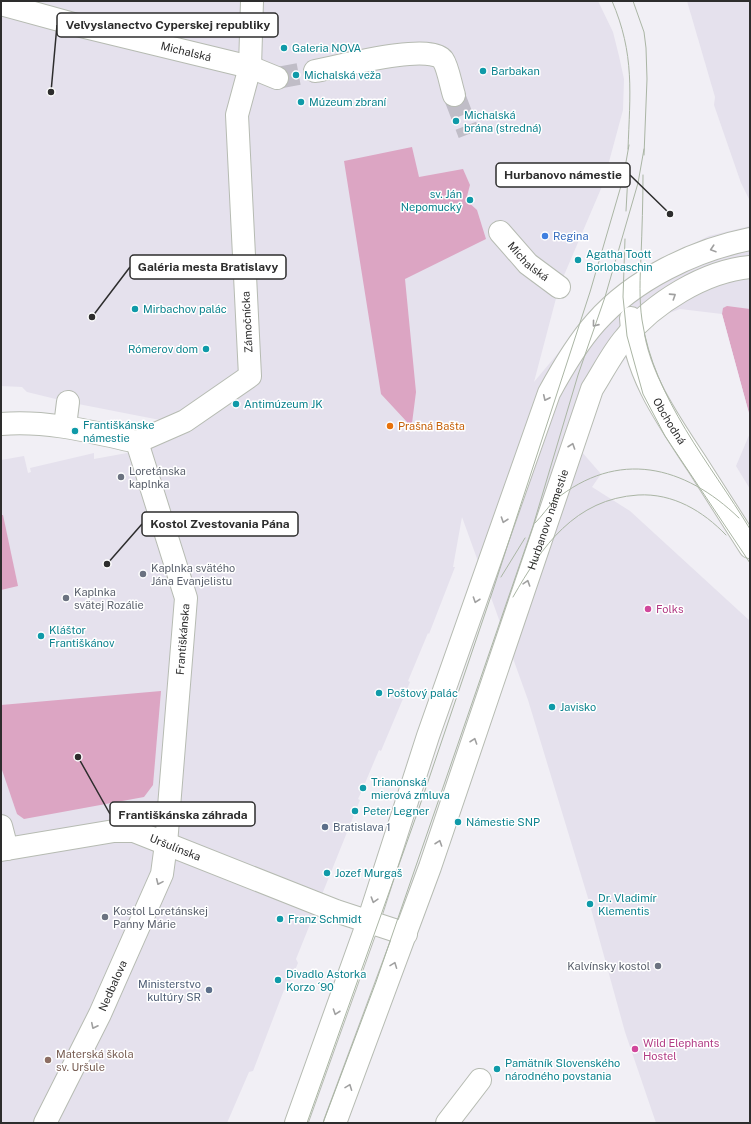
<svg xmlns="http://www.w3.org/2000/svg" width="751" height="1124" font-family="'Public Sans',sans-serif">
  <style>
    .green { fill: #dca5c3 }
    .plaza { fill: #f1eff5 }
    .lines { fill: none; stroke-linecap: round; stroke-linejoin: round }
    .street-tunnel { stroke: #c0bdc7; stroke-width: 22; stroke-dasharray: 22 11; stroke-linecap: butt }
    .street-casing { stroke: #b6bbb2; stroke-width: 24 }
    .street { stroke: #fff; stroke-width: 22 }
    .tram { stroke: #aab5a4; stroke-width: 1 }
    .oneway { stroke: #a0a0a0 }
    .culture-dot { fill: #0f9aa8; stroke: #fff; stroke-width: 1.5 }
    .shop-dot { fill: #3f7fe0; stroke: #fff; stroke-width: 1.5 }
    .food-dot { fill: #e8710a; stroke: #fff; stroke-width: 1.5 }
    .worship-dot { fill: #6b7280; stroke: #fff; stroke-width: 1.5 }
    .hotel-dot { fill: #d1479c; stroke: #fff; stroke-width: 1.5 }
    .service-dot { fill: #5c6f8a; stroke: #fff; stroke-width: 1.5 }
    .education-dot { fill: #8d6e63; stroke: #fff; stroke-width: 1.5 }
    .labels { text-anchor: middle; stroke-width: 3; stroke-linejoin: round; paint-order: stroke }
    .culture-label { font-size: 11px; fill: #0d838f; stroke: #fff; text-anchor: start }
    .street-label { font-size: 11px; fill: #2d2d2d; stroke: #fff }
    .shop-label { font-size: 11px; fill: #366cbe; stroke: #fff; text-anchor: start }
    .food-label { font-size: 11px; fill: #c56008; stroke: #fff; text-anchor: start }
    .worship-label { font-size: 11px; fill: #5b616d; stroke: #fff; text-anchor: start }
    .hotel-label { font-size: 11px; fill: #b23c85; stroke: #fff; text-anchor: start }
    .service-label { font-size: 11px; fill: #4e5e75; stroke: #fff; text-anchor: start }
    .education-label { font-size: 11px; fill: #785e54; stroke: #fff; text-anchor: start }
    .leader { fill: none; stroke: #2d2d2d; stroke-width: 1.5 }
    .callout-dot { fill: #2d2d2d; stroke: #fff; stroke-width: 1.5 }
    .callout { fill: #fff; stroke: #2d2d2d; stroke-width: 1.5 }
    .callout-label { font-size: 12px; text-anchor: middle; font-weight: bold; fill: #2d2d2d }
  </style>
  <rect width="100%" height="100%" fill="#e5e1ed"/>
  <g class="green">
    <polygon points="412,147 419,177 463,169 470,185 466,200 477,210 486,239 405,279 416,392 411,431 407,422 381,394 344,161"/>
    <polygon points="727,306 750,309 750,417 722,314 723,308"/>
    <polygon points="1,515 3,515 18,586 1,590"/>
    <polygon points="161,691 153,785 144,797 24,819 17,814 1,767 1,705"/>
  </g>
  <g class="plaza">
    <polygon points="598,1 687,1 715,97 714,105 741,183 750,201 750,226 709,236 666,257 605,297 534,382 559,287 603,184 623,110 624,79 619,56 613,32"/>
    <polygon points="680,309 722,314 750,417 750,433 736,466 750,489 750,621 630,511 592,487 601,474 581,451 599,396 653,319"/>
    <polygon points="1,386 22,387 27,392 68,402 160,420 127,453 94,459 94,453 30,468 31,472 28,473 24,456 1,460"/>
    <polygon points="462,517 528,700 588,898 625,1032 656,1123 227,1123 249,1072 253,1071 284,990 287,989 298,963 296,959 360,800 358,799 363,788 379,750 381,751 410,682 408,681 428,633 429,634 455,567 453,567"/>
  </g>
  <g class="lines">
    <g class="street-tunnel">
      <polyline points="277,78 315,71"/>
      <polyline points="454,95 469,134"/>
    </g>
    <g class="street-casing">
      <g id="street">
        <path id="s1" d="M 1,4 L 81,26 L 250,67 L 277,78"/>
        <path d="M 315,71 C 337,67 430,42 443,60 C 448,67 451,86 454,95"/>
        <path id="s2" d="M 500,232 L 528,264 L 559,287"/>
        <path id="s3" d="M 631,318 C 634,373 668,420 697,464 C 715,492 733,520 750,547"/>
        <path d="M 1,424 C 48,420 92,432 137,442"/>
        <polyline points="65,426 68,402"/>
        <polyline points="137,442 185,421 250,376 237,115 250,67 252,1"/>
        <polyline points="1,826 7,849"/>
        <path id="s4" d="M 1,850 L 114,831 L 134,831 L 336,911 L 406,934"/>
        <path id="s5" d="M 45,1123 L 100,1014 L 162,874 L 166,844 L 186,598 L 137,442"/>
        <path d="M 296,1123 L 368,922 L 428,736 L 549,393 C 562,369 578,342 596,322 C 634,279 695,250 750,239"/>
        <path id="s6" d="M 335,1123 L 430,867 L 592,389 C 603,372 612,353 625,338 C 653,303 705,271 750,267"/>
        <polyline points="447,1123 480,1080"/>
      </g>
    </g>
    <use href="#street" class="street"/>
    <g class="tram">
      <path d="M 612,1 C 635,54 630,94 628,149"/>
      <polyline points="633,1 644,32 646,48 647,79 644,155"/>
      <path d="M 643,175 C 643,202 642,229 641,257 C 640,278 639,299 642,320 C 654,399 710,463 750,529"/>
      <polyline points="626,211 628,175"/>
      <polyline points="625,239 623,297 627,336 643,394 665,436 750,563"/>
      <path d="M 535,523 C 542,516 548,507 555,500 C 618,449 684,465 739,518"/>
      <polyline points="501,577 525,538"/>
      <path d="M 513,597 C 542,546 575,499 638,495 C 673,493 703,511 726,535"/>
      <polyline points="307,1123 418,811 493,590 590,292 623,179 629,145"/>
      <polyline points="323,1123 376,982 533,526 578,375 605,297 638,183 644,149"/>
    </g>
  </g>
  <defs><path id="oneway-chevron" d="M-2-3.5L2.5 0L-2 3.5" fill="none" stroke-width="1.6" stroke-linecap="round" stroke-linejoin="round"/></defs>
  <g class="oneway">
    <use href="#oneway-chevron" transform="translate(713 249) rotate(162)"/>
    <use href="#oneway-chevron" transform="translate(673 296) rotate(-33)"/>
    <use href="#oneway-chevron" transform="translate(595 324) rotate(129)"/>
    <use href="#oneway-chevron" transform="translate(546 398) rotate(115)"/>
    <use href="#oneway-chevron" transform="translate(572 446) rotate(-71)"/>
    <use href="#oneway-chevron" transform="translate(504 520) rotate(109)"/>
    <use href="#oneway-chevron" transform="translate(527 583) rotate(-72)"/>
    <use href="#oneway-chevron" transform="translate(476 600) rotate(109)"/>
    <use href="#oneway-chevron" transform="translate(474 741) rotate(-71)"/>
    <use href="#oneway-chevron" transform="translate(439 843) rotate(-71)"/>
    <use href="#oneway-chevron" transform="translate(159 882) rotate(114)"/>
    <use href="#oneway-chevron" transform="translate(374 900) rotate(107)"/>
    <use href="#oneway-chevron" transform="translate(394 965) rotate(-69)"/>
    <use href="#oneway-chevron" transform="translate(336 1012) rotate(109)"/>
    <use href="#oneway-chevron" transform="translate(94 1026) rotate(116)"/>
    <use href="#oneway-chevron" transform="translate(349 1087) rotate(-69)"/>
  </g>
  <g class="culture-dot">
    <circle cx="284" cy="48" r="4"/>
    <circle cx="483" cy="71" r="4"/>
    <circle cx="296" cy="75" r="4"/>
    <circle cx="301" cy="102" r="4"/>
    <circle cx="456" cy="121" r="4"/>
    <circle cx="470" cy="200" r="4"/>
    <circle cx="578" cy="260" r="4"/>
    <circle cx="135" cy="309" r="4"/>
    <circle cx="206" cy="349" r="4"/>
    <circle cx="236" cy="404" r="4"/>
    <circle cx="75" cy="431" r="4"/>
    <circle cx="41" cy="636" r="4"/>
    <circle cx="379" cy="693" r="4"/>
    <circle cx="552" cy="707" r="4"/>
    <circle cx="363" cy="788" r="4"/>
    <circle cx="355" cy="811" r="4"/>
    <circle cx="458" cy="822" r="4"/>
    <circle cx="327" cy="873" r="4"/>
    <circle cx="590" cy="904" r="4"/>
    <circle cx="280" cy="919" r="4"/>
    <circle cx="278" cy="980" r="4"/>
    <circle cx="497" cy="1069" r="4"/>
  </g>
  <circle class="shop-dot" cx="545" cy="236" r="4"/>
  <circle class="food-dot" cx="390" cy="426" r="4"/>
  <g class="worship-dot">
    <circle cx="121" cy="477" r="4"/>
    <circle cx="143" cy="574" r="4"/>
    <circle cx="66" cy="598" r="4"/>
    <circle cx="105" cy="917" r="4"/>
    <circle cx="658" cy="966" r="4"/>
  </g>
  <g class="hotel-dot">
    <circle cx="648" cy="609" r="4"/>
    <circle cx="635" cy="1049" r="4"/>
  </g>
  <g class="service-dot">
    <circle cx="325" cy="827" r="4"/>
    <circle cx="209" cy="990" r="4"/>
  </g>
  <circle class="education-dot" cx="48" cy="1060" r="4"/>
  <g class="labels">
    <g class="culture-label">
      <text x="292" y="52">Galeria NOVA</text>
      <text x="491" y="75">Barbakan</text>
      <text x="304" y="79">Michalská veža</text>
      <text x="309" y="106">Múzeum zbraní</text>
      <text x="464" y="119">Michalská<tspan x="464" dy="13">brána (stredná)</tspan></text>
      <text x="462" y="198" text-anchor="end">sv. Ján<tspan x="462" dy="13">Nepomucký</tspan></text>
      <text x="586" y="258">Agatha Toott<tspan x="586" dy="13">Borlobaschin</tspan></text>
      <text x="143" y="313">Mirbachov palác</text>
      <text x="198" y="353" text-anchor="end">Rómerov dom</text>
      <text x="244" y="408">Antimúzeum JK</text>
      <text x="83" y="429">Františkánske<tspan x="83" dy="13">námestie</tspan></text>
      <text x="49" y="634">Kláštor<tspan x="49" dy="13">Františkánov</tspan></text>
      <text x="387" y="697">Poštový palác</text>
      <text x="560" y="711">Javisko</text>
      <text x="371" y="786">Trianonská<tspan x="371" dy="13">mierová zmluva</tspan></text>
      <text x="363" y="815">Peter Legner</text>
      <text x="466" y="826">Námestie SNP</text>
      <text x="335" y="877">Jozef Murgaš</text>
      <text x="598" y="902">Dr. Vladimír<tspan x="598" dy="13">Klementis</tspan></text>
      <text x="288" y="923">Franz Schmidt</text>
      <text x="286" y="978">Divadlo Astorka<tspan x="286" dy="13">Korzo ´90</tspan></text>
      <text x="505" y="1067">Pamätník Slovenského<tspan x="505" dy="13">národného povstania</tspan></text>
    </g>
    <g class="street-label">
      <text dy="4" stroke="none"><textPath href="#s1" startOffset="191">Michalská</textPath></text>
      <text dy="4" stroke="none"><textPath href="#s2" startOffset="41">Michalská</textPath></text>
      <text transform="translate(247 322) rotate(-93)" y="4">Zámočnícka</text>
      <text dy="4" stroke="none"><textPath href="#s3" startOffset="111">Obchodná</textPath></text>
      <text dy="4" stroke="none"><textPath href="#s6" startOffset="640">Hurbanovo námestie</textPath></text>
      <text dy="4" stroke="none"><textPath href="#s5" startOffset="511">Františkánska</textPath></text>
      <text dy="4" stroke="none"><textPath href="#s4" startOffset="179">Uršulínska</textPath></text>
      <text dy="4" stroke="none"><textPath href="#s5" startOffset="153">Nedbalova</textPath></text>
    </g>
    <g class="shop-label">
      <text x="553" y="240">Regina</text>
    </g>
    <g class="food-label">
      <text x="398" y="430">Prašná Bašta</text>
    </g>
    <g class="worship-label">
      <text x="129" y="475">Loretánska<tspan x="129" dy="13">kaplnka</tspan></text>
      <text x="151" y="572">Kaplnka svätého<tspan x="151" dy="13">Jána Evanjelistu</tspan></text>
      <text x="74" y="596">Kaplnka<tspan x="74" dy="13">svätej Rozálie</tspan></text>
      <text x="113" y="915">Kostol Loretánskej<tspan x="113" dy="13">Panny Márie</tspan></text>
      <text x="650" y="970" text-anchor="end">Kalvínsky kostol</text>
    </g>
    <g class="hotel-label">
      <text x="656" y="613">Folks</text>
      <text x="643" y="1047">Wild Elephants<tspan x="643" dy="13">Hostel</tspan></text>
    </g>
    <g class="service-label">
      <text x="333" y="831">Bratislava 1</text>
      <text x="201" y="988" text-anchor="end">Ministerstvo<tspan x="201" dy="13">kultúry SR</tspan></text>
    </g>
    <g class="education-label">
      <text x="56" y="1058">Materská škola<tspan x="56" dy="13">sv. Uršule</tspan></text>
    </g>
  </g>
  <path class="leader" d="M51 92L57 25M670 214L630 175M92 317L130 267M107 564L142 524M78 757L110 814"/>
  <g class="callout-dot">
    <circle cx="51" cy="92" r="4"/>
    <circle cx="670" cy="214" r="4"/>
    <circle cx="92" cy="317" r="4"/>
    <circle cx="107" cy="564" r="4"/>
    <circle cx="78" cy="757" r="4"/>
  </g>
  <g class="callout">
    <rect x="57" y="13" width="221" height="24" rx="4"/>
    <rect x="496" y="163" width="134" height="24" rx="4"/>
    <rect x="130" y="255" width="156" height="24" rx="4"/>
    <rect x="142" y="512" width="156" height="24" rx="4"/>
    <rect x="110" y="802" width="145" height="24" rx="4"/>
  </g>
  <g class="callout-label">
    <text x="168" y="29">Veľvyslanectvo Cyperskej republiky</text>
    <text x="563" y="179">Hurbanovo námestie</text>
    <text x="208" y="271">Galéria mesta Bratislavy</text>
    <text x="220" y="528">Kostol Zvestovania Pána</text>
    <text x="183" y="819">Františkánska záhrada</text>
  </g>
  <rect width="751" height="1124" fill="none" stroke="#2d2d2d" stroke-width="4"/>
</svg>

## [The task]
Find the word "lines" in the data and show each line that holds it.

## [Output]
    .lines { fill: none; stroke-linecap: round; stroke-linejoin: round }
  <g class="lines">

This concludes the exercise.